_What the task requires_.
Each line of the data below that includes the string "websocketAdapters" must be copied.

Source records:

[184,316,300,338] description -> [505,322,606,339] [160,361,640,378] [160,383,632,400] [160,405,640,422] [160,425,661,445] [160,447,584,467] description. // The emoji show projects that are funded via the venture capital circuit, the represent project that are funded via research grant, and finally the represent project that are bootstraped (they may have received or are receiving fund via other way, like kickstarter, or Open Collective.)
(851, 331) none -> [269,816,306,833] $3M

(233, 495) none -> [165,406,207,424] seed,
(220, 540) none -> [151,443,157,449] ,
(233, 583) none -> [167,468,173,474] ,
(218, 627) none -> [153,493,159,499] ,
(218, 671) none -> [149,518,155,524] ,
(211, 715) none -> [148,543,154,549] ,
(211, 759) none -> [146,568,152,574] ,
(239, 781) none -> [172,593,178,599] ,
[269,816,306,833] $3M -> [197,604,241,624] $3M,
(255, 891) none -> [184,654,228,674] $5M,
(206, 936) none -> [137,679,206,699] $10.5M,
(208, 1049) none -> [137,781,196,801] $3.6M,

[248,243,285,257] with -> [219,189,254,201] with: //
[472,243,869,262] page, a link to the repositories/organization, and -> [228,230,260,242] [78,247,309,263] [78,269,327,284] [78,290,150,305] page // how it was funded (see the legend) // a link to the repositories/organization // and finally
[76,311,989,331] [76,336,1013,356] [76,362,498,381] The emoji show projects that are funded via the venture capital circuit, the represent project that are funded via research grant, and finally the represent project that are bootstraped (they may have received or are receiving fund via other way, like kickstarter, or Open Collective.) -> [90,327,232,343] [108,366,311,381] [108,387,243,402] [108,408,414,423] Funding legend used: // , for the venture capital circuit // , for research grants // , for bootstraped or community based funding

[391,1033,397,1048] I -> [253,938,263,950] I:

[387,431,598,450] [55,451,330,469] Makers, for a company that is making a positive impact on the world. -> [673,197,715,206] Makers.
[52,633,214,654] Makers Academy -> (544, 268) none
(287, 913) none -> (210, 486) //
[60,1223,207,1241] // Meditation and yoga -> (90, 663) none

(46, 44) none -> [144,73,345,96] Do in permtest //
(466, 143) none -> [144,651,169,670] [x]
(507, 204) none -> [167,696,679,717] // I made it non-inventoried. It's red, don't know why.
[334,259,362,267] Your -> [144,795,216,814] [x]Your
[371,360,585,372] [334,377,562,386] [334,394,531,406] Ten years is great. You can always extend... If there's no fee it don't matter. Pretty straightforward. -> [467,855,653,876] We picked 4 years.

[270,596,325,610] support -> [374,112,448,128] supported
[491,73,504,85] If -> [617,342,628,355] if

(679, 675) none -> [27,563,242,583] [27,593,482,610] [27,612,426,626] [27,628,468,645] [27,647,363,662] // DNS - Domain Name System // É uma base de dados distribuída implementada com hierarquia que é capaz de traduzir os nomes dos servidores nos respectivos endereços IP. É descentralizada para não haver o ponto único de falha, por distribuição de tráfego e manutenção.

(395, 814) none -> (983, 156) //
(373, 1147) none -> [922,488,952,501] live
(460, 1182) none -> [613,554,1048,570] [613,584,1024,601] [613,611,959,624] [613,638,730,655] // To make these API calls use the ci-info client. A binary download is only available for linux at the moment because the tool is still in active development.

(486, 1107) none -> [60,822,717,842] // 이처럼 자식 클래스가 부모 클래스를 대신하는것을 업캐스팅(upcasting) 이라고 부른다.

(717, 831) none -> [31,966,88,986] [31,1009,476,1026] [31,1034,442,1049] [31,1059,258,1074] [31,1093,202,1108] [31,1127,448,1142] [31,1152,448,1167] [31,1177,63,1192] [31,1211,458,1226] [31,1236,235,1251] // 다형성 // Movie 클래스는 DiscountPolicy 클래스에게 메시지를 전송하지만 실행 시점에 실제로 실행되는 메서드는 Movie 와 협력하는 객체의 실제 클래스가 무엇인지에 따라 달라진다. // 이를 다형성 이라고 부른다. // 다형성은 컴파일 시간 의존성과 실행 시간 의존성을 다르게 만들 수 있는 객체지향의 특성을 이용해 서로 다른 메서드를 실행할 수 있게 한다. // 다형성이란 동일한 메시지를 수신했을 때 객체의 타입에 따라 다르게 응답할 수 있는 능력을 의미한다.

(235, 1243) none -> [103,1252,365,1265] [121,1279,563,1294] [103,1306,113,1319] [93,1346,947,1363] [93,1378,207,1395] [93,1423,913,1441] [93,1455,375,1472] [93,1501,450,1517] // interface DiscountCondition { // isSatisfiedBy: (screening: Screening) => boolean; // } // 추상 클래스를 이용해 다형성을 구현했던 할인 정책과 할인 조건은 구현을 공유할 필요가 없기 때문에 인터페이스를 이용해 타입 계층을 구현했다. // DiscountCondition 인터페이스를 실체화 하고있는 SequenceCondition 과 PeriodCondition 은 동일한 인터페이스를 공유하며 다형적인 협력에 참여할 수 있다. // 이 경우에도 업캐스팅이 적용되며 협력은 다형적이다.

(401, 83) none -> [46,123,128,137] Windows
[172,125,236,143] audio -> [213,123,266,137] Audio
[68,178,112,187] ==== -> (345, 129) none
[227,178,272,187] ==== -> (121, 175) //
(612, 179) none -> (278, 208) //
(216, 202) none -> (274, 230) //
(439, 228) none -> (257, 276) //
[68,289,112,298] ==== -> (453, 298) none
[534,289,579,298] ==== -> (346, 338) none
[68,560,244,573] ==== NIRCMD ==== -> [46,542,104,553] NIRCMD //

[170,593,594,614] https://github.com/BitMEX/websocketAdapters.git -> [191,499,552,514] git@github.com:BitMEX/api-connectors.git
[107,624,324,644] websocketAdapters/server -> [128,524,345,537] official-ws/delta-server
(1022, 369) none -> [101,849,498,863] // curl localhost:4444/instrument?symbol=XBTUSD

_Task output_.
[170,593,594,614] https://github.com/BitMEX/websocketAdapters.git -> [191,499,552,514] git@github.com:BitMEX/api-connectors.git
[107,624,324,644] websocketAdapters/server -> [128,524,345,537] official-ws/delta-server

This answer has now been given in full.